Example Project

Base 64 encoding

The next project we are going to work on will involve embedding information in a URL. Specifically, we are going to construct URLs that contain integer code numbers. We could embed the code numbers directly in a URL, but another goal for the project we will be working on is to make the URLs as short as possible. To make numbers shorter when they appear in a URL we are going to switch from the usual decimal notation for integers to a base 64 representation. The advantage of doing this is that respresenting large numbers in base 64 takes fewer digits than the usual base 10 representation.

To make all of this possible I have written a couple of functions that can be used to encode unsigned ints in base 64 and decode base 64 character strings back into unsigned integers.

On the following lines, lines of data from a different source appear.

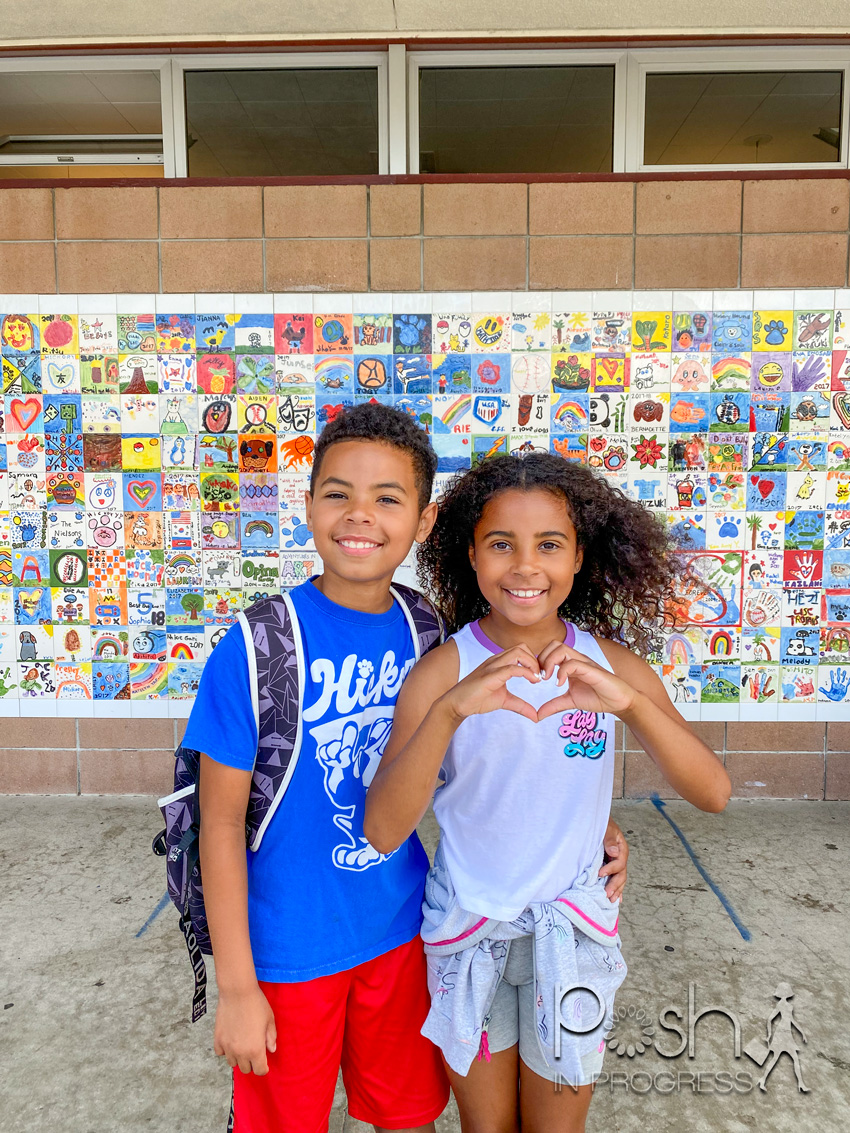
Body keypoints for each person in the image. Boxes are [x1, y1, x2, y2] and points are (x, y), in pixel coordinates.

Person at [182, 405, 631, 1133]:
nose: (360, 515)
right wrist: (237, 984)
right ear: (306, 505)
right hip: (287, 949)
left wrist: (590, 822)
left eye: (387, 498)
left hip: (402, 933)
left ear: (422, 522)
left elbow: (495, 757)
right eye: (337, 493)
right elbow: (222, 821)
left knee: (410, 1114)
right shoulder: (255, 645)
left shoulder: (427, 630)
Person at [365, 453, 731, 1133]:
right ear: (470, 555)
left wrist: (631, 704)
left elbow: (712, 791)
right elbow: (384, 830)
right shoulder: (441, 671)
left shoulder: (610, 663)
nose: (525, 566)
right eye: (501, 544)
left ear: (579, 557)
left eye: (549, 545)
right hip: (468, 937)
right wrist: (449, 710)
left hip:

Here is the code for those two functions:

const char table[] = "ABCDEFGHIJKLMNOPQRSTUVWXYZabcdefghijklmnopqrstuvwxyz0123456789-_";

void encode(unsigned int n,char* dest) {
    dest[6] = '\0';
    for(int k = 5;k > 0;k--) {
      dest[k] = table[n%64];
      n /= 64;
    }
    dest[0] = table[n];
}

unsigned int charToInt(char ch) {
    if(ch >= 'A' && ch <= 'Z')
        return (int) (ch-'A');
    if(ch >= 'a' && ch <= 'z')
        return 26 + (int) (ch-'a');
    if(ch >= '0' && ch <= '9')
        return 52 + (int) (ch - '0');
    if(ch == '-')
        return 62;
    if(ch == '_')
        return 63;
    return 0;
}

unsigned int decode(char* source) {
    unsigned int n = charToInt(source[0]);
    for(int k = 1;k <= 5;k++) {
      n *= 64;
      n += charToInt(source[k]);
    }
    return n;
}

In this base 64 encoding we represent each of the possible digits from 0 to 63 with a character. The table array in the code above stores the 64 characters needed for this encoding.

The encode() function will take an unsigned int and encode it as a sequence of 6 characters. We need 6 characters total because an unsigned int is a 32 bit data type. Each base 64 digit carries 6 bits of information, so it takes us 6 6 bit entries to cover the full 32 bits.

Likewise, the decode() function takes a pointer to an array containing 6 characters and turns that back into a single unsigned int.

Packaging the code

Since I may want to use this code in multiple projects I am going package this code as a combination of a C source code file and a C header file. The source code file, base64.c, contains the code shown above. Here is the header file, base64.h, meant to accompany this code:

// Encode an int into six characters
void encode(unsigned int n,char* dest);
// Decode a set of six characters into an int
unsigned int decode(char* src);

This header file contains function prototypes for the two functions defined in the source code file.

To test this code I have also written a short test program contained in a separate file, main.c:

#include <stdio.h>
#include "base64.h"

int main() {
  while(1) {
    printf("(E)ncode, (D)ecode, or (Q)uit: ");
    char buffer[16];
    unsigned int n;
    scanf("%s",buffer);
    if(buffer[0] == 'E' || buffer[0] == 'e') {
      unsigned long long limit = ((unsigned long long) 2) << 31;
      printf("Number must be less than %lld.\n",limit);
      printf("Enter an int: ");
      scanf("%u",&n);
      encode(n,buffer);
      printf("%s\n",buffer);
    } else if(buffer[0] == 'D' || buffer[0] == 'd') {
      printf("Enter code: ");
      scanf("%s",buffer);
      n = decode(buffer);
      printf("%u\n",n);
    } else
    break;
  }
}

Compiling the code

This is the first multi-file project we have seen in this course. Up to this point we have been using the build commands in Visual Studio Code to compile our projects. Once a project grows beyond a single source code file the build commands in Code do not work as well. For multi-file projects we are going to switch to using a makefile for the project. Using the makefile tools extension in Code we can easily compile, run, and debug multi-file projects.

Here is the makefile for this project:

test : base64.c main.c
  gcc base64.c main.c -g -o test

Since the project consists of two C source code files we have to list both files in the command line to build the project. Since we may want to also debug this code I have added the -g switch to the command line. This compiles the executable along with debugging information needed by the debugger.